Foot-and-mouth disease (FMD) is a severe, highly contagious viral disease of cattle and swine. It also affects sheep, goats, deer, and other cloven-hooved ruminants. FMD is not recognised as a zoonotic disease.
The disease spreads very quickly if not controlled and because of this is a reportable disease.
The disease is caused by a virus of which there are seven ‘types’, each producing the same symptoms, and distinguishable only in the laboratory.
Immunity to one type does not protect an animal against other types.
The interval between exposure to infection and the appearance of symptoms varies between twenty-four hours and ten days, or even longer. The average time, under natural conditions, is three to six days.
The virus survives in lymph nodes and bone marrow at neutral pH, but is destroyed in muscle when pH is less than 6.0, i.e., after rigor mortis. The virus can persist in contaminated fodder and the environment for up to one month, depending on the temperature and pH conditions.
Airborne spread of the disease can take place and under favourable weather conditions the disease may be spread considerable distances by this route.
Animals pick up the virus either by direct contact with an infected animal or by contact with foodstuffs or other things which have been contaminated by such an animal, or by eating or coming into contact with some part of an infected carcase.
Outbreaks have been linked with the importation of infected meat and meat products.
The disease can also be spread by people, vehicles and other objects that have been contaminated by the virus.
- Bilsters in the mouth and on feet
- Drop in milk production
- Weight loss
- Loss of appetite
- Quivering lips and frothing of mouth
- Cows may develop blisters on teats
Treatment is not given.
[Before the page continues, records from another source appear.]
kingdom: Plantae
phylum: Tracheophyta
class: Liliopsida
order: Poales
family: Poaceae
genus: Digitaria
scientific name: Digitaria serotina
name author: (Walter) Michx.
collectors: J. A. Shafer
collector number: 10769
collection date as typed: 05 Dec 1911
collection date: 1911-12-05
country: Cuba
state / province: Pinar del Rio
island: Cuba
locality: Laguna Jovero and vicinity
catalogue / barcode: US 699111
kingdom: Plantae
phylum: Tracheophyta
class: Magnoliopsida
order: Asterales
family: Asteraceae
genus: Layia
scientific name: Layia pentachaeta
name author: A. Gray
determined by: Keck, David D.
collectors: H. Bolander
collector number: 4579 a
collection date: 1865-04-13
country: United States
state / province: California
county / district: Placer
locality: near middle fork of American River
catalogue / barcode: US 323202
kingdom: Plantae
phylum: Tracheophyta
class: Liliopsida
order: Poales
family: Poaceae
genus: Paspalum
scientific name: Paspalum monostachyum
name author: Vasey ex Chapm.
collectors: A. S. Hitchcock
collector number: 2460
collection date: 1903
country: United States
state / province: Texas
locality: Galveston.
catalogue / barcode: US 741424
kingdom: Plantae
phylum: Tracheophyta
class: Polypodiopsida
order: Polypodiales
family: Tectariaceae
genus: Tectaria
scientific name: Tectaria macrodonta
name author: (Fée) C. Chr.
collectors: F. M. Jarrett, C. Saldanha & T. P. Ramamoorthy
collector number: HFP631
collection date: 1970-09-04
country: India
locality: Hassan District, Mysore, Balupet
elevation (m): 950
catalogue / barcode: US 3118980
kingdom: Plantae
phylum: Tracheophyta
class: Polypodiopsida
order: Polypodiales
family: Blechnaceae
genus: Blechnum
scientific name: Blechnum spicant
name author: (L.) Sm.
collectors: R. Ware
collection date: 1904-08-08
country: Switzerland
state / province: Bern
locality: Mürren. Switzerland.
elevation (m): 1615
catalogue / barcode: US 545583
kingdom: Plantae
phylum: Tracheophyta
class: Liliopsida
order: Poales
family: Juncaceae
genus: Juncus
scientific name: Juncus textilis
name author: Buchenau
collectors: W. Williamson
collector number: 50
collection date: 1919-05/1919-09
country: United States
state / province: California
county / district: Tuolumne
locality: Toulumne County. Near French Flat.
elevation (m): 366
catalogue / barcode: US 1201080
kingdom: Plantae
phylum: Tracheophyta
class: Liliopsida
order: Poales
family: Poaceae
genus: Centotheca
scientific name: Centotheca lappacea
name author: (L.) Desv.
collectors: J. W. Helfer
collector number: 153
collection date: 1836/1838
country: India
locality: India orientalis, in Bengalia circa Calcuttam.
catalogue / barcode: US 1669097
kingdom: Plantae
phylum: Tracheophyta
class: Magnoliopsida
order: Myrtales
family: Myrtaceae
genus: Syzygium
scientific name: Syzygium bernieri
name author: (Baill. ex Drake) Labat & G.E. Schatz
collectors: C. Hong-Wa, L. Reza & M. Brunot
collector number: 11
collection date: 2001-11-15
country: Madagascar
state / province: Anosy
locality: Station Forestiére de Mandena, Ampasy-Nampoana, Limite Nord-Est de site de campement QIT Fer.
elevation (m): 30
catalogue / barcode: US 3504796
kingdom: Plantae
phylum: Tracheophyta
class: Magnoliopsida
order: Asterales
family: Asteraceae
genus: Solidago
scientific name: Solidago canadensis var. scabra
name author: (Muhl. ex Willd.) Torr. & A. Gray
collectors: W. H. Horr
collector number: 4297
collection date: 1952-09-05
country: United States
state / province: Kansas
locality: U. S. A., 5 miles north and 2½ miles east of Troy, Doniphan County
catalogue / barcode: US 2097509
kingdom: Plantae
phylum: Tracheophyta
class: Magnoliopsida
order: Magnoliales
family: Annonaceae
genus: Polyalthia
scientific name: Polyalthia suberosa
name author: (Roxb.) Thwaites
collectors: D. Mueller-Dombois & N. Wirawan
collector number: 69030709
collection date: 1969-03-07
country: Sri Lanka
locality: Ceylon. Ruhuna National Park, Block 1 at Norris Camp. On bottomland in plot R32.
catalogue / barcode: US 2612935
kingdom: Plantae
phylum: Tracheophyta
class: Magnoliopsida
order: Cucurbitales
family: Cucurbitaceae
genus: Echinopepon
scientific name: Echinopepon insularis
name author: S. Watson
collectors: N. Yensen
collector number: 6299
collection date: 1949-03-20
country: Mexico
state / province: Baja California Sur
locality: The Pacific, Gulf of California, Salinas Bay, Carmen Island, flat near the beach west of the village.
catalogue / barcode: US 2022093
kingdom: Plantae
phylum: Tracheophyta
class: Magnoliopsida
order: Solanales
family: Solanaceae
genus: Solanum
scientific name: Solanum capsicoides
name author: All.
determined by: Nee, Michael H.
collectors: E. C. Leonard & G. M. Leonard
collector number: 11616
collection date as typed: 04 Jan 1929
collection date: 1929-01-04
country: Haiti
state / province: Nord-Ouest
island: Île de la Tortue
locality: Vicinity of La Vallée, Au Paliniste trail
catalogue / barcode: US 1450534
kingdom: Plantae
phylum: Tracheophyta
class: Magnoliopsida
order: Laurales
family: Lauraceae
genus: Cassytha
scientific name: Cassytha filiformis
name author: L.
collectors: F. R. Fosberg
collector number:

Affected animals will recover. However because of the loss of production and the infectious state of the disease, infected animals are usually culled.
FMD is one of the most difficult animal infections to control. Because the disease occurs in many parts of the world, there is always a chance of its accidental introduction into an unaffected country.
Export restrictions are often imposed on countries with known outbreaks.
FMD outbreaks are usually controlled by quarantines and movement restrictions, euthanasia of affected and in-contact animals, and cleansing and disinfection of affected premises, equipment and vehicles.
Infected carcasses must be disposed of safely by incineration, rendering, burial or other techniques. Milk from infected cows can be inactivated by heating to 100°C (212°F) for more than 20 minutes. Slurry can be heated to 67°C (153°F) for three minutes.
Rodents and other vectors may be killed to prevent them from mechanically disseminating the virus.
Good biosecurity measures should be practiced on uninfected farms to prevent entry of the virus.
Vaccination can be used to reduce the spread of FMD or protect specific animals.
Vaccines are also used in endemic regions to protect animals from clinical disease. FMDV vaccines must closely match the serotype and strain of the infecting strain.
Vaccination with one serotype does not protect the animal against other serotypes, and may not protect the animal completely or at all from other strains of the same serotype. Currently, there is no universal FMD vaccine.